The First Things to Do
Clear an area to cut up the chicken, choosing a chopping board you don’t mind raw meat on. It is fine to use plastic or wood – as long as you wash it in hot, soapy water afterwards. Have the chopping board as close to the sink as you can or, better yet, where the dish drainer is. Another word about safety – take care with raw chicken juice, since handling the juices incorrectly or spattering it on different surfaces can cause illness. Ensure you clean up well afterwards too.
If you buy your chicken from the supermarket, it will probably come in a plastic bag which the factory packaged it in. Put the bird in the sink without opening the plastic. If you only have a single sink, fill it with hot, soapy water and put the bird on a cutting board instead. Open the plastic wrapping and let any juices run down the sink. Check the chicken all over for noticeable dirt or feathers, and also for giblets, lumps of fat or skin tucked into the cavity, all of which should be removed before you proceed.
Time to Begin!
Begin with the legs. Take one in your hand and feel along it to find the indented joint between leg and thighbone. Cut at this joint and the leg will cut apart easily. Now follow the thigh up the back to find another indented joint. You can cut through that to separate the back and thigh. Now flip the chicken over and take a wing in your hand. There are 3 joints in chicken wings but people don’t normally eat the end joint so you can either save it for a future soup recipe or leave it on to act as a handle for people eating the wing.

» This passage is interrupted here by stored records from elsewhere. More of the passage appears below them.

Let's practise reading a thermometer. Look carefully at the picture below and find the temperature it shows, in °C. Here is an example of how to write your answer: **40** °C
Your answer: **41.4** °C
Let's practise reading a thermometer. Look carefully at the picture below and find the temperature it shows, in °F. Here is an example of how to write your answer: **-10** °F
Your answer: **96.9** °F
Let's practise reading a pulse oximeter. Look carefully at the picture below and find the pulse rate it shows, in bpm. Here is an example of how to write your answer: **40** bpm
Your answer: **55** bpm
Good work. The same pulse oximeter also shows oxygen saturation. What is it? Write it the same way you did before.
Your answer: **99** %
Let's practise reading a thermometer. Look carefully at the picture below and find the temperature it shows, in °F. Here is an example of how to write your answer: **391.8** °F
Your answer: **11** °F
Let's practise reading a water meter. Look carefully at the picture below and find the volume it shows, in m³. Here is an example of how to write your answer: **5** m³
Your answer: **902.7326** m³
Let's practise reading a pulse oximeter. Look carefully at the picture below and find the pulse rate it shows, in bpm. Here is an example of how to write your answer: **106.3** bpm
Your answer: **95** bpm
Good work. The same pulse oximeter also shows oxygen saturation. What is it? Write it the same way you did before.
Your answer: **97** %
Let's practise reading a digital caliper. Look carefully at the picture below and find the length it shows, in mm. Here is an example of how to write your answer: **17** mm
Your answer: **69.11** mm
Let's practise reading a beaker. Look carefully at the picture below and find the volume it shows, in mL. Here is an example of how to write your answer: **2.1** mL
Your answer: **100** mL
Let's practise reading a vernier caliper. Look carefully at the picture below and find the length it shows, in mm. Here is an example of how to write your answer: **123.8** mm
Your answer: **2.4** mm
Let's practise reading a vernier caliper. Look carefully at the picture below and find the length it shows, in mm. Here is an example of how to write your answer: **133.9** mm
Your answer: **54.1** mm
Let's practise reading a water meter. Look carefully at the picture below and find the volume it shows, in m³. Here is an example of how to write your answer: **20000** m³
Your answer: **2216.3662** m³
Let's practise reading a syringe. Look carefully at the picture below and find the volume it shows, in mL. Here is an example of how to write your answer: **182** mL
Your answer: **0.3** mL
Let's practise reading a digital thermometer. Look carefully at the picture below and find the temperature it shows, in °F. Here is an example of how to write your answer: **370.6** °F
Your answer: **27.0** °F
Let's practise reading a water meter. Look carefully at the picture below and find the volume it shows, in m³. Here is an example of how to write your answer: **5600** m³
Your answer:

Feel to find the joint near the breast and cut it there or cut a little extra meat from the breast to get some extra chicken meat on the wing. Now you only have the body of the bird left to work on. Insert the knife through the chicken body, moving it from side to side. If you can’t see the hole in the chicken body, check again because there might be some skin covering it. Cut up and down to remove the back from the breast, carrying on until you come to the breastbone. Now pull the chicken apart using your hands.
The Final Steps
Freeze the back of the chicken for soups or stews since there isn’t much meat on it. De-bone the front of the bird and cut it into pieces. Feel along the bone for an indentation, then cut down and up, to get the wishbone out. Split the best in half or quarters. Clean up anywhere the raw chicken touched using hot, soapy water. Chill or freeze the raw chicken until you’re going to cook it. Don’t give any pieces (not bones or fat) to your pet because it’s not good for them.